Bacon, Cheddar and Ranch Potato Salad
Source of Recipe
Richard Lee Holbert
Recipe Introduction
This salad is best served between 1-3 hours after it is made. After that the potatoes tend to soak up a lot of flavor and the bacon looses it's crispiness.
List of Ingredients
Bacon, Cheddar and Ranch Potato Salad
8 large russet potatoes
1 (16 ounce) package bacon
1 C mayonnaise
1 C sour cream
2 (1 ounce) packages Hidden Valley Ranch Dip Mix
1 C celery, chopped
1/4 C green onions
1 C cheddar cheese
Recipe
Grab 8 large russet potatoes.
Wash and peel them.
Chop them up into pieces that are relatively similar and toss them into a large pot. ]
Run cold water over the potatoes and then drain the water off.
Fill the pot with hot water and set it on the stove top.
Bring the water to a boil over high heat.
When you have a nice rolling boil, lower the temperature to medium high and cook the potatoes until they are fork tender.
Cook the bacon, either on the stove top or in your oven.
Dump the potatoes and hot water into a colander you have placed in your sink.
Run cold water over the top to cool the potatoes down, then pour them into a large mixing bowl.

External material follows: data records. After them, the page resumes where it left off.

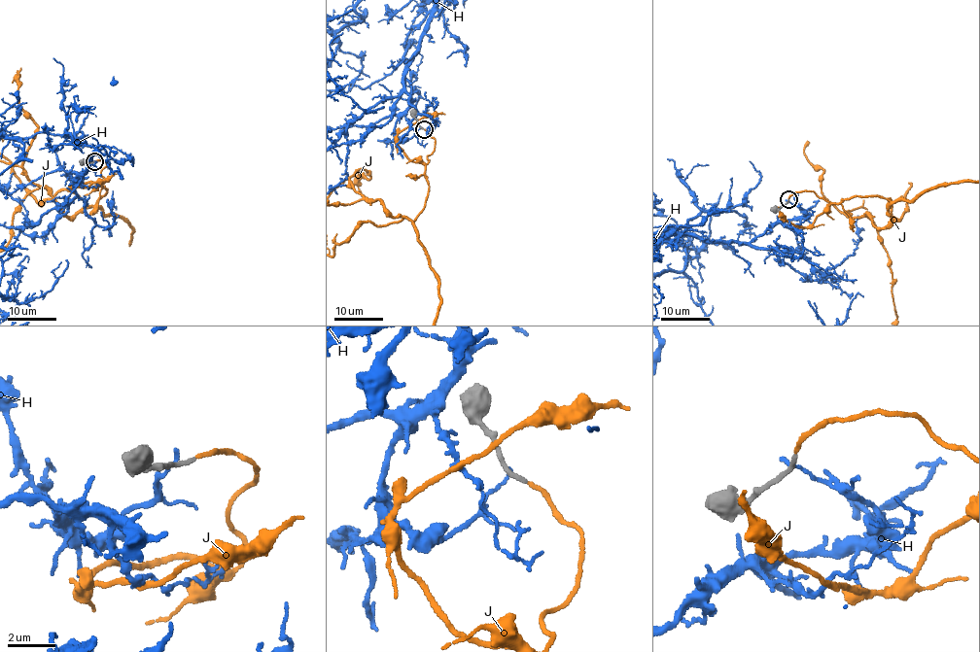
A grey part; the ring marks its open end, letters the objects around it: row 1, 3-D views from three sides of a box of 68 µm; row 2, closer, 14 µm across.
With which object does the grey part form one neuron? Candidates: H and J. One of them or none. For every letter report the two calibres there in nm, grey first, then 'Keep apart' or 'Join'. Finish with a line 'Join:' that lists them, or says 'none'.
H: Thickness 240 nm (grey) against 160 nm. Keep apart
J: Thickness 190 nm (grey) against 160 nm. Join
Join: J

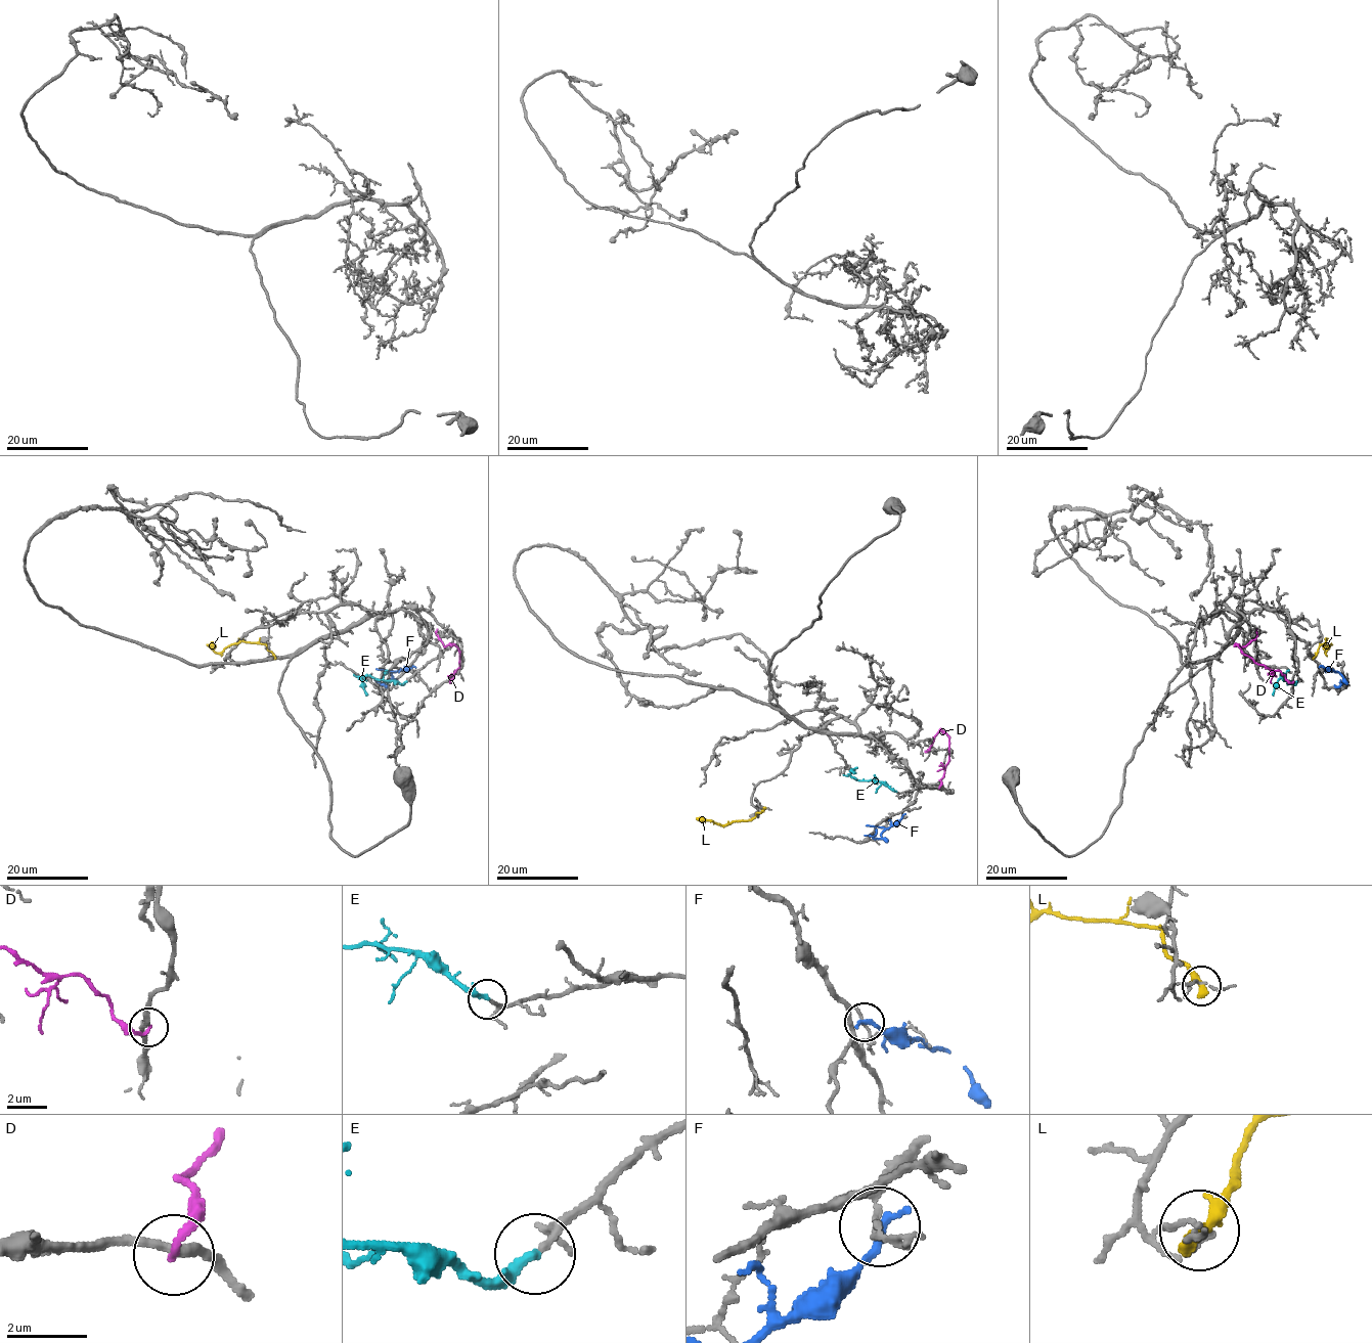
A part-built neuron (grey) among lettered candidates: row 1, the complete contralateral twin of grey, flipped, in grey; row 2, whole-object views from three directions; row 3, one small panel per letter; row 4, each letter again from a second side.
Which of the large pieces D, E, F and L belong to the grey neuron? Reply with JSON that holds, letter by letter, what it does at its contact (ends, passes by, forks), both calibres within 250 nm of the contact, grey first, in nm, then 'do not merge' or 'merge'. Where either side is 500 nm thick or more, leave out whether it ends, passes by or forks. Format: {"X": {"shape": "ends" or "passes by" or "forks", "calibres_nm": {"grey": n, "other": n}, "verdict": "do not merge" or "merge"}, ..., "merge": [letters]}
{"D": {"shape": "ends", "calibres_nm": {"grey": 240, "other": 180}, "verdict": "do not merge"}, "E": {"shape": "ends", "calibres_nm": {"grey": 110, "other": 260}, "verdict": "merge"}, "F": {"shape": "ends", "calibres_nm": {"grey": 100, "other": 240}, "verdict": "do not merge"}, "L": {"shape": "ends", "calibres_nm": {"grey": 100, "other": 440}, "verdict": "do not merge"}, "merge": ["E"]}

Into a small mixing bowl place 1 cup mayonnaise, 1 cup of sour cream and 2 packages Hidden Valley Ranch Dip Mix.
Stir everything around to combine well.
Wash and chop about 1 cup of celery.
Add it to the potatoes.
Chop up a little more than 1/4 cup of green onions.

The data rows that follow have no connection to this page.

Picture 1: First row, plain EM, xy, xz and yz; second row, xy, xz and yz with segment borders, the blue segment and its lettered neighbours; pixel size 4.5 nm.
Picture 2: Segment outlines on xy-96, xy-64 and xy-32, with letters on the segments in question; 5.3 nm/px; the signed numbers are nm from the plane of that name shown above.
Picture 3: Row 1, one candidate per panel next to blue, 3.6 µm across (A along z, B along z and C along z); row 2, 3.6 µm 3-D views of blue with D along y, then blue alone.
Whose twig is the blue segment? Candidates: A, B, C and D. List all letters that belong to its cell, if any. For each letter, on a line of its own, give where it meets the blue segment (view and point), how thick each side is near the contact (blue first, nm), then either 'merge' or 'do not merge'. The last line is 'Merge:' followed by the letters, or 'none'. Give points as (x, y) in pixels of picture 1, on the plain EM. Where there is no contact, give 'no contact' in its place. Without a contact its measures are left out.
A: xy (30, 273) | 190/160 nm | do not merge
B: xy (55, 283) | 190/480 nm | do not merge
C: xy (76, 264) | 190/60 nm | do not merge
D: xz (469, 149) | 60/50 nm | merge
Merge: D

Add 1/4 to the potatoes and reserve some to sprinkle on top.
Take your nice crisp bacon and crumble it up into small pieces.

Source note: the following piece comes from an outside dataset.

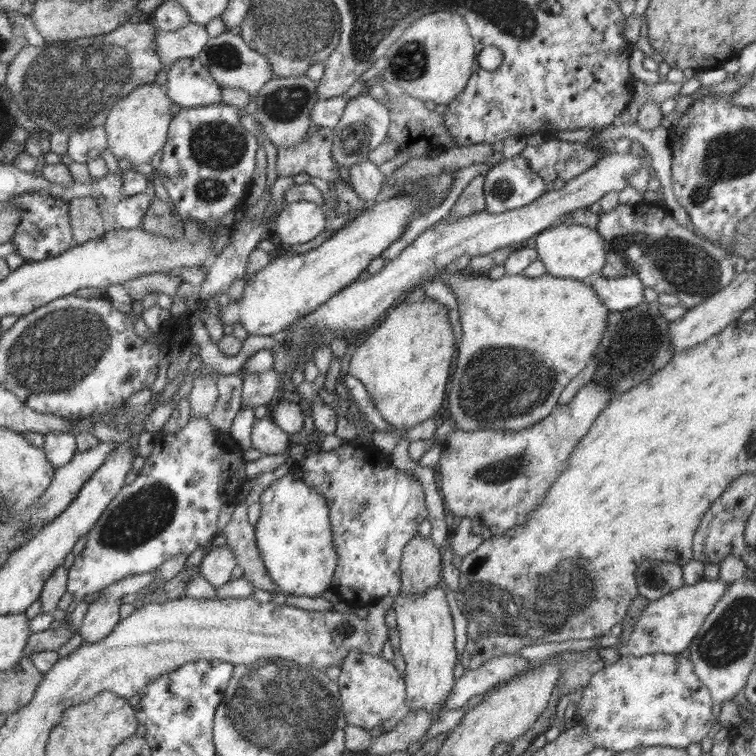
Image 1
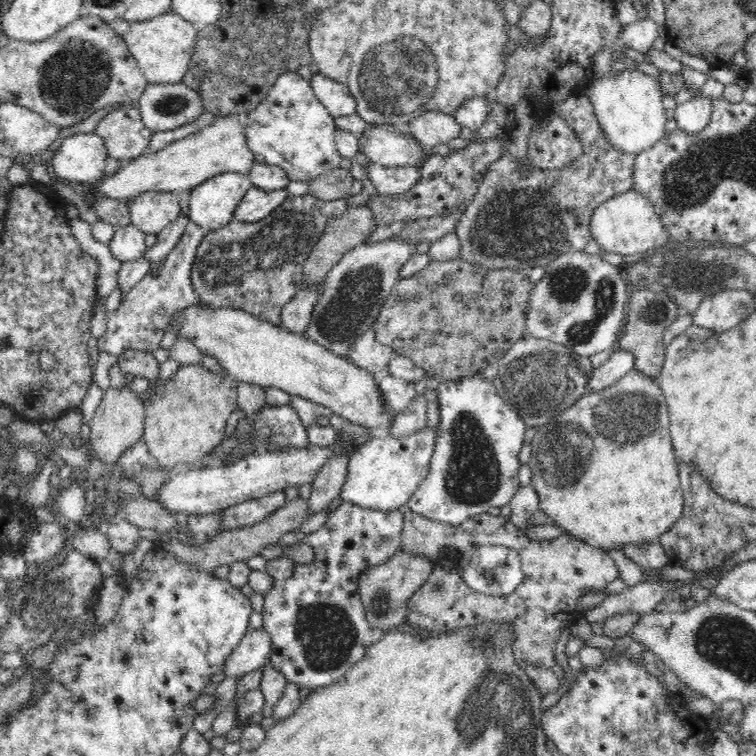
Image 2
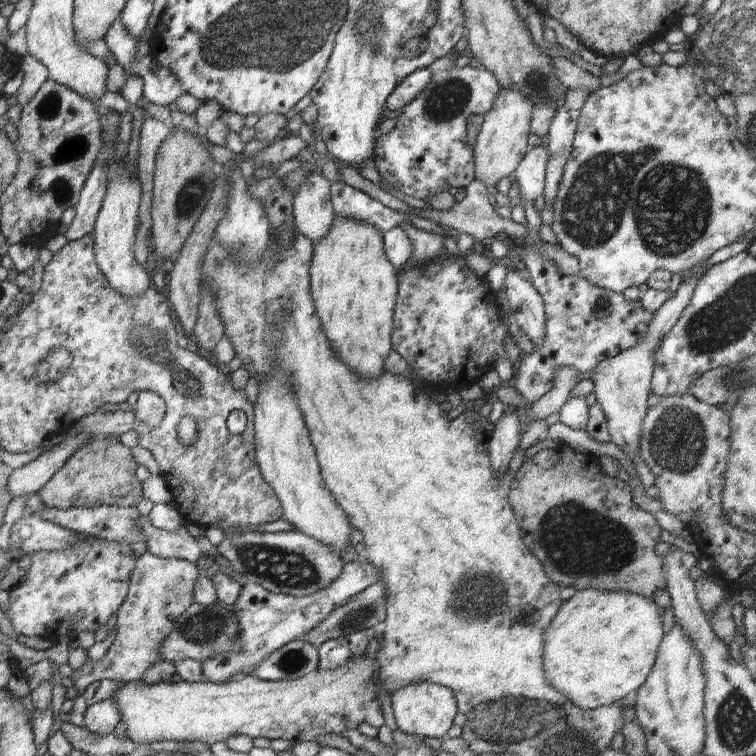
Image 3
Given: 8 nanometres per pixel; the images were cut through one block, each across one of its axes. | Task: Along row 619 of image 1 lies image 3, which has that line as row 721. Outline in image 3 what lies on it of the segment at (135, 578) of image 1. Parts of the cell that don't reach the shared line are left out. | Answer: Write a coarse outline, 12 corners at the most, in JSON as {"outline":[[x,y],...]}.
{"outline":[[102,700],[84,713],[84,727],[108,736],[120,722],[116,700]]}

Save a handful to sprinkle on the top of the salad before you serve.
Put the rest of the bacon along with 1 cup shredded cheddar cheese into the mixing bowl.
Pour the Ranch/Mayo mixture over the top and stir it all in, making sure everything is well coated.
Cover and refrigerate for 1 hour.
Just before serving add a few chopped green onions, a bit of bacon and a little cheddar cheese over the top.